In the article “Natural Allies or Strategic Partners”, we had suggested that even though the UNSC reforms may take a decade, it was about time United States supported our bid for permanent membership for a UNSC seat. At the Indo-U.S. Youth Dialogue held by Gateway House and HR College on Oct 26, a group of Indian and American young professionals and students also said it was time for the United States to back India’s quest – or risk having India get on with becoming a major power and render the permanent membership of the UNSC as useless as the G8 had become until it became the G20.
There was something in the way you avoided the question on the UNSC seat at the press conference at Hyderabad House that made it clear a more direct statement was forthcoming. At your address to the joint houses of Parliament, where you announced your support, you reached out to the Indian polity at large, especially the Left, which has been openly critical about cautioning India about accepting favors from the United States. You delivered a carrot which the Indian Parliament accepted happily with huge applause, even taking in its stride the critical comments you made on Iran and Myanmar. The announcement came just in time, too. For unlike the precedent set by the Clinton and Bush India visits, yours was turning out to be a social visit without a defining moment. Now you too, have joined your predecessors in leaving your mark on India.

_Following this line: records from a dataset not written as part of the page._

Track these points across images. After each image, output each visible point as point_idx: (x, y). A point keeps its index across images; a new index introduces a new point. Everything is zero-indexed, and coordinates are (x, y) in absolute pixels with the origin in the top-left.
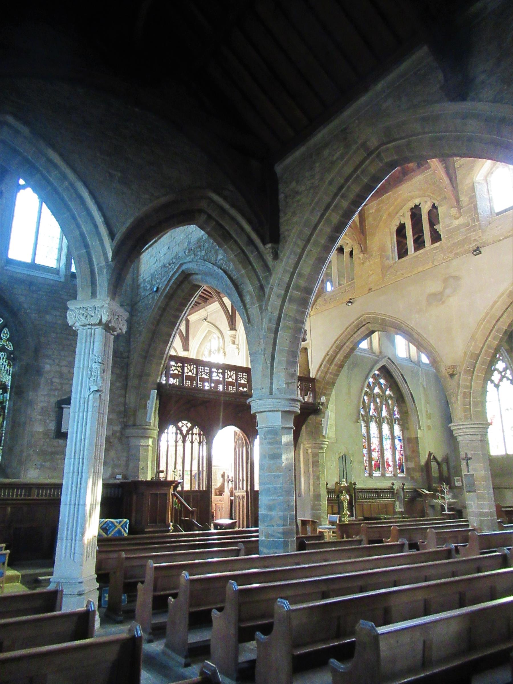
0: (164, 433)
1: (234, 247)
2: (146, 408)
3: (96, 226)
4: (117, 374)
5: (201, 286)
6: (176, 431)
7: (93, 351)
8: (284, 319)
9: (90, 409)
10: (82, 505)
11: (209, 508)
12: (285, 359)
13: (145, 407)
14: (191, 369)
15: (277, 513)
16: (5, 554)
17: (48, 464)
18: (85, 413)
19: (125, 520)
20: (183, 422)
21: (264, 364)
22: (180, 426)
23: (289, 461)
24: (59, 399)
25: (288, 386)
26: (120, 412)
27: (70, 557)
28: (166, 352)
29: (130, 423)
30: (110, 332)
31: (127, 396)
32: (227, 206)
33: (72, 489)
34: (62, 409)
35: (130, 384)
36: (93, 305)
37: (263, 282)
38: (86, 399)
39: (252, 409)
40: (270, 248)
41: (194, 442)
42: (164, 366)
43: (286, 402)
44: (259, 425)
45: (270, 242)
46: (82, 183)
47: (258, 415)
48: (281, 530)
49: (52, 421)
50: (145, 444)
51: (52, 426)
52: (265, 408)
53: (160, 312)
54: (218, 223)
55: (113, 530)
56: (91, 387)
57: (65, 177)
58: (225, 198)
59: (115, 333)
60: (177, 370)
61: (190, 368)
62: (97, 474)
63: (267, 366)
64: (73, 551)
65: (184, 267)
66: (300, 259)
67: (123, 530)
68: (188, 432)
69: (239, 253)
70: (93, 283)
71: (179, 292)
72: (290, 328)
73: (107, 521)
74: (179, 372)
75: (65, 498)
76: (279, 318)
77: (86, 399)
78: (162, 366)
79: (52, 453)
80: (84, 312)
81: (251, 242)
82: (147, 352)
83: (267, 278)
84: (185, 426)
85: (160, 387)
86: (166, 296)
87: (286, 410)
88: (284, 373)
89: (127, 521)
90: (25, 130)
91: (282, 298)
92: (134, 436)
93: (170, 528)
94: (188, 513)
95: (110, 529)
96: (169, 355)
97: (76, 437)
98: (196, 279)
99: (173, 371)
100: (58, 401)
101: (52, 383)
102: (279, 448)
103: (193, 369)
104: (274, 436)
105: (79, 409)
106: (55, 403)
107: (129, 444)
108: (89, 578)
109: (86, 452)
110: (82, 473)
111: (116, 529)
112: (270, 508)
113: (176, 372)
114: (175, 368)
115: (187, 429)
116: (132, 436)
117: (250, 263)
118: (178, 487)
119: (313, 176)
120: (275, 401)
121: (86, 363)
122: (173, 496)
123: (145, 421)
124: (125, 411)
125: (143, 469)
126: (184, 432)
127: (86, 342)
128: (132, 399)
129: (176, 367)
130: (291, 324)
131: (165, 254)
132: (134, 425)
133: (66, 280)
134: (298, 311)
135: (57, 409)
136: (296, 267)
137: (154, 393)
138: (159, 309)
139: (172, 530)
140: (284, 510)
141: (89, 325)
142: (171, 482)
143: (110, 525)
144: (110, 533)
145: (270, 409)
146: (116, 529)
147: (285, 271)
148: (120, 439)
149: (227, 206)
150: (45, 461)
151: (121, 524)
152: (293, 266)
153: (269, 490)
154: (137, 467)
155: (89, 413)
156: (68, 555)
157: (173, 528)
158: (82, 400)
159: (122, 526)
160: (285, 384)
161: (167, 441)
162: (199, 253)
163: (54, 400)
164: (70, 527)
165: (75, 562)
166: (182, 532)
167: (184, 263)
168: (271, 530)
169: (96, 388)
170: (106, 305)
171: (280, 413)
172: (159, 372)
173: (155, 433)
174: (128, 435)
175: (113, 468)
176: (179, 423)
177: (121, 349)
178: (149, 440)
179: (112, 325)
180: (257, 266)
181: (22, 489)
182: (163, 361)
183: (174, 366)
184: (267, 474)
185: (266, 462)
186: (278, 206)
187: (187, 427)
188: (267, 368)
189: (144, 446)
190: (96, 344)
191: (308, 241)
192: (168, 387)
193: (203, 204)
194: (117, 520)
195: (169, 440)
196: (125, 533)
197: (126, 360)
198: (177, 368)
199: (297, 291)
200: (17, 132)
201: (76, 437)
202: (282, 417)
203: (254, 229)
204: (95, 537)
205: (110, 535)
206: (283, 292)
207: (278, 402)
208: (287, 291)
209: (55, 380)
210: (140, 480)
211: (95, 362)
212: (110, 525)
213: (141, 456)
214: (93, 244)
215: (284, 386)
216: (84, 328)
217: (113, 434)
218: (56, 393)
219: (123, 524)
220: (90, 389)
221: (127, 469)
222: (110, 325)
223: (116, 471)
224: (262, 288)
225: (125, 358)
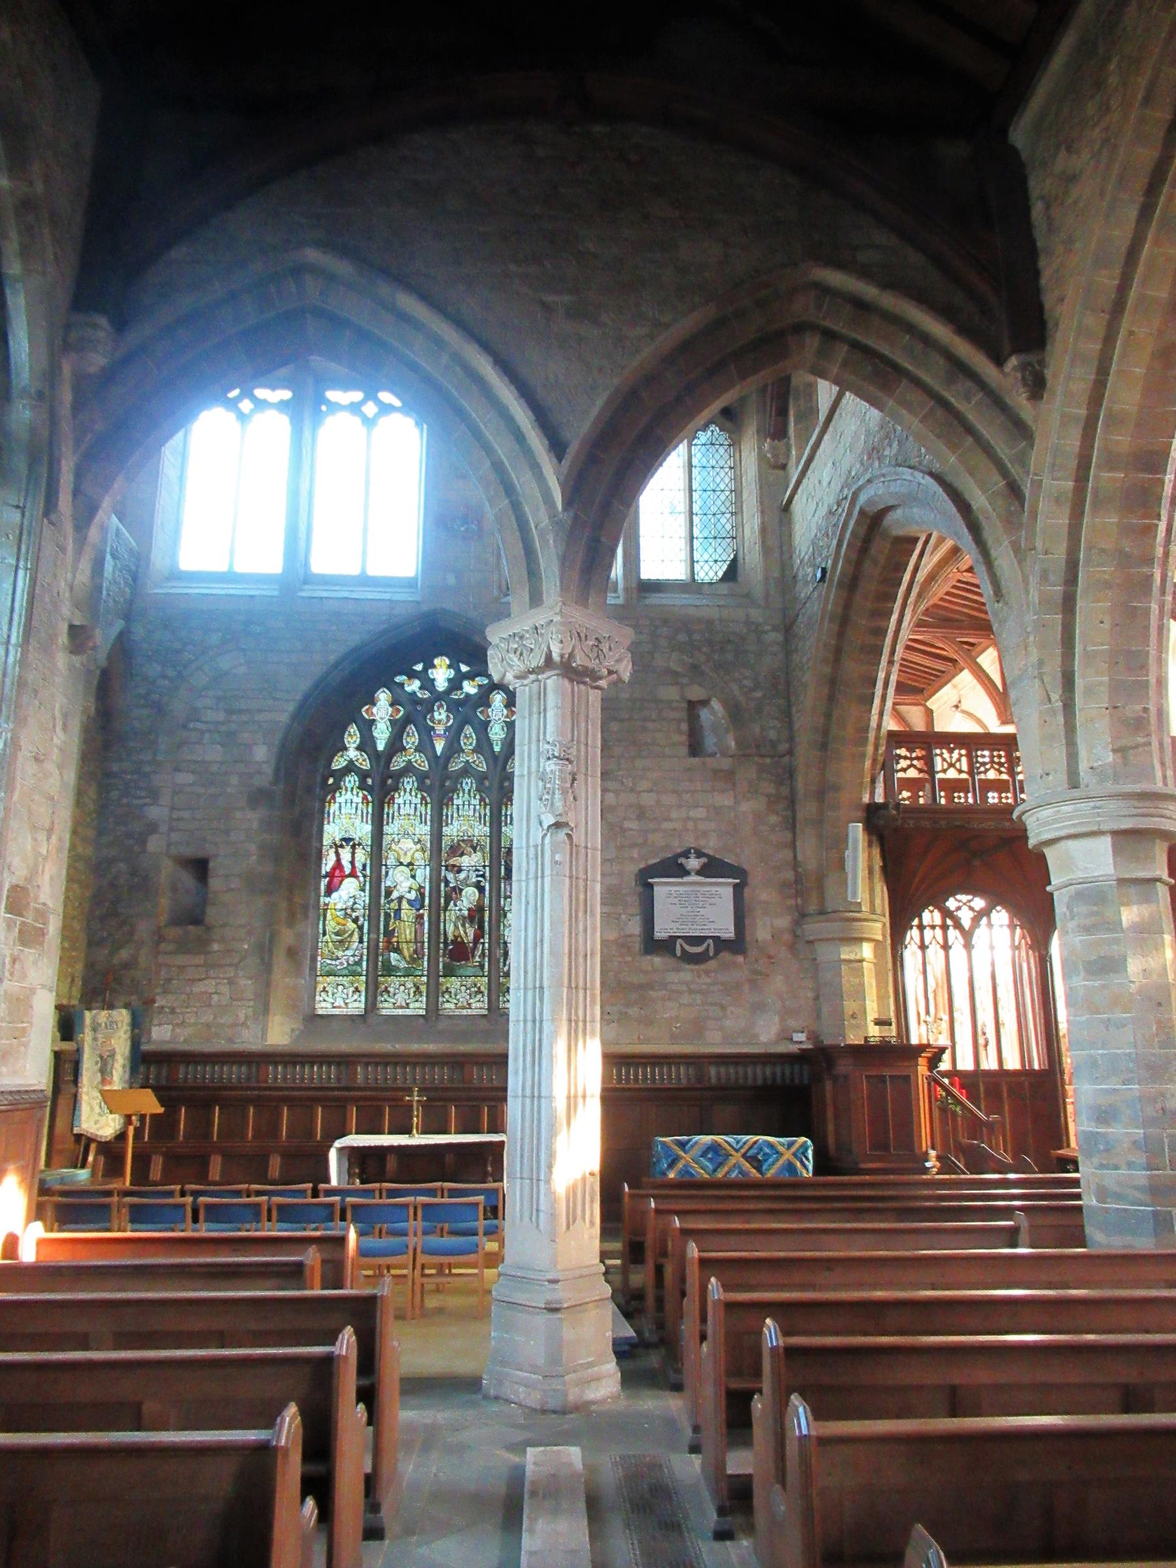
0: (911, 928)
1: (915, 396)
2: (844, 869)
3: (520, 437)
4: (768, 796)
5: (916, 540)
6: (1011, 921)
7: (545, 733)
8: (1088, 561)
9: (547, 872)
10: (546, 1098)
11: (1059, 1116)
12: (1105, 679)
13: (841, 864)
14: (953, 761)
15: (1123, 1132)
16: (477, 1204)
17: (634, 1011)
18: (540, 880)
19: (804, 1139)
20: (958, 897)
21: (1042, 703)
22: (952, 908)
23: (1155, 977)
24: (642, 866)
25: (1125, 758)
26: (785, 885)
27: (531, 1219)
28: (873, 723)
29: (812, 908)
30: (585, 683)
31: (798, 843)
32: (869, 291)
33: (524, 1061)
34: (651, 886)
35: (800, 816)
36: (532, 625)
37: (1014, 470)
38: (539, 848)
39: (1030, 834)
40: (1014, 369)
41: (950, 947)
42: (874, 760)
43: (1121, 803)
44: (1055, 880)
45: (1016, 350)
46: (476, 346)
47: (1049, 853)
48: (1143, 1182)
49: (632, 915)
50: (852, 957)
51: (635, 927)
52: (1057, 829)
53: (835, 628)
54: (855, 345)
55: (773, 1163)
56: (543, 817)
57: (439, 343)
58: (864, 273)
59: (603, 683)
60: (914, 766)
61: (951, 757)
62: (581, 1024)
63: (1052, 708)
64: (535, 1207)
65: (862, 499)
66: (1103, 371)
67: (798, 1164)
68: (976, 921)
69: (932, 409)
70: (533, 573)
71: (867, 566)
72: (1108, 585)
73: (757, 1141)
74: (920, 771)
75: (515, 1082)
76: (1072, 566)
77: (539, 848)
78: (868, 764)
79: (641, 987)
80: (516, 646)
81: (960, 368)
82: (826, 732)
83: (1022, 460)
84: (965, 908)
85: (873, 816)
86: (840, 584)
87: (1123, 827)
88: (1106, 721)
89: (806, 1142)
90: (343, 268)
91: (1069, 505)
92: (822, 940)
93: (928, 1165)
94: (975, 1127)
95: (766, 1160)
96: (883, 731)
97: (526, 937)
98: (897, 522)
99: (904, 770)
100: (641, 871)
101: (623, 830)
102: (1116, 941)
103: (959, 760)
104: (1096, 908)
105: (527, 874)
106: (636, 875)
107: (815, 959)
108: (577, 1273)
109: (545, 971)
110: (541, 1021)
111: (781, 1162)
112: (1104, 1115)
113: (912, 773)
114: (908, 762)
115: (971, 914)
116: (822, 940)
117: (970, 430)
118: (940, 1060)
119: (1105, 109)
120: (1085, 806)
121: (534, 763)
122: (929, 1084)
123: (846, 899)
124: (798, 880)
125: (853, 1016)
126: (966, 923)
127: (530, 715)
128: (808, 850)
129: (911, 759)
130: (1108, 571)
131: (830, 483)
132: (822, 912)
133: (628, 599)
134: (1125, 530)
135: (640, 889)
136: (1096, 400)
137: (857, 830)
138: (831, 620)
139: (935, 1170)
140: (1148, 1123)
141: (531, 673)
142: (922, 1048)
143: (767, 1150)
144: (768, 1170)
145: (1072, 831)
146: (781, 1162)
147: (1066, 420)
148: (792, 948)
149: (869, 291)
150: (629, 1004)
151: (793, 1149)
152: (1085, 399)
153: (1094, 1063)
154: (839, 1014)
155: (547, 880)
156: (527, 1214)
157: (938, 1164)
158: (532, 850)
159: (794, 1154)
160: (1114, 751)
161: (992, 947)
162: (887, 452)
163: (633, 868)
164: (526, 1148)
165: (540, 1231)
166: (964, 1173)
167: (860, 489)
168: (1110, 1178)
169: (552, 821)
170: (557, 618)
171: (1107, 841)
172: (862, 776)
173: (878, 928)
174: (812, 938)
175: (782, 1020)
176: (947, 900)
177: (772, 735)
178: (861, 946)
179: (579, 662)
180: (990, 430)
181: (329, 1064)
182: (870, 749)
183: (905, 758)
184: (1084, 1018)
185: (1079, 981)
186: (1032, 243)
187: (971, 909)
188: (1053, 712)
189: (850, 961)
190: (550, 714)
191: (1118, 307)
192: (894, 812)
193: (802, 307)
194: (782, 1140)
195: (989, 951)
196: (804, 1171)
197: (786, 759)
198: (915, 762)
199: (1112, 469)
200: (331, 278)
201: (526, 937)
202: (1117, 850)
203: (963, 330)
204: (592, 1174)
205: (769, 1175)
206: (1070, 484)
207: (1095, 807)
208: (1081, 477)
209: (627, 824)
210: (849, 1042)
211: (549, 759)
212: (767, 1150)
213: (846, 987)
214: (524, 482)
215: (1110, 757)
216: (525, 682)
217: (773, 936)
218: (635, 853)
219: (798, 1150)
220: (541, 824)
221: (818, 1017)
222: (574, 665)
223: (792, 1023)
224: (1014, 490)
225: (784, 755)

In the article “Indo-U.S.: Natural Coupling”, Gateway House identified the need for a more balanced Indo-U.S. partnership at four levels: Government, Trade, Business and Citizens. Young Indians and Americans also advocated that it was time for the two countries to look beyond government to citizen-to-citizen initiatives. You did precisely that: at the Town Hall meeting at Mumbai with the youth, at Hyderabad House emphasising the need for more balance in trade, and in Parliament where you advocated greater people-to-people interaction. Enjoining these three as major areas of development in our partnership (besides Trade and Security), you have rightly attempted to reach out to the lower but deeper horizontals of partnership. Your denial of being against outsourcing was disingenuous because you have taken populist stands to garner public support for votes. However, we expect you to take a take a firm stand on such issues within the domestic politics of your country just like you expect us to take a stand on promoting democracy around the world in return for a UNSC seat.
In the same article, we had suggested that you reestablish a focus on partnership in agriculture (without trade being skewed in your favor) because India needs a “second green revolution” to feed the millions still in poverty. We had also argued that education remains another critical untapped area of our partnership. We can push our relationship to new levels if we can unleash our youthful entrepreneurs to be co-creators for the technology that will come to define the next age.
You talked about exchanging and expanding a knowledge of science of technology in agriculture and backed our idea to hold a Higher Education Summit in India – these are steps in the right direction. We believe that it forms the basis of transitioning our relationship from a “government-induced-strategic” partnership to a “citizen-driven-natural” relationship.
At the conclusion of Indo-U.S. Youth Dialogue, we had sent you a summary to bring to your attention that Climate Change is the most important issue for the youth of both the U.S. and of India. We know that you have been the single biggest advocate amongst international leaders for addressing the issues of climate change. However, the next generation in India were genuinely concerned about the sincerity of your efforts in recognizing the complexity of addressing the issues of climate change in India. Our Prime Minister has a very difficult task at hand – convincing our Parliamentarians and our state governments to make climate change a priority while numerous other issues regarding poverty and funding are competing for attention. So we are happy to know that India and the U.S. have signed new deals in trade and partnership in clean energy.
One aspect of your state visit surprised all of us. As good an orator as you are, Mr. President, our Prime Minister Dr. Manmohan Singh was the one who won our hearts. His straight-forward, bold and clear remarks at Hyderabad House were not only refreshing to hear – given that we Indians mostly know him as a technocrat and an economist – it also illustrated the depth of his knowledge and the clarity of his vision for our country and for the world. So, as happy as we are with you, your efforts to reach out would not have been possible without the prescience of our leadership led by Prime Minister Singh. You called our Prime Minster your dear friend; he too, looks upon you as one. We hope you will live up to your end of the commitment in strengthening and maintaining the vibrant and expanding India-U.S. relationship by implementing all that was discussed, swiftly and loyally, without distractions from other competing world affairs.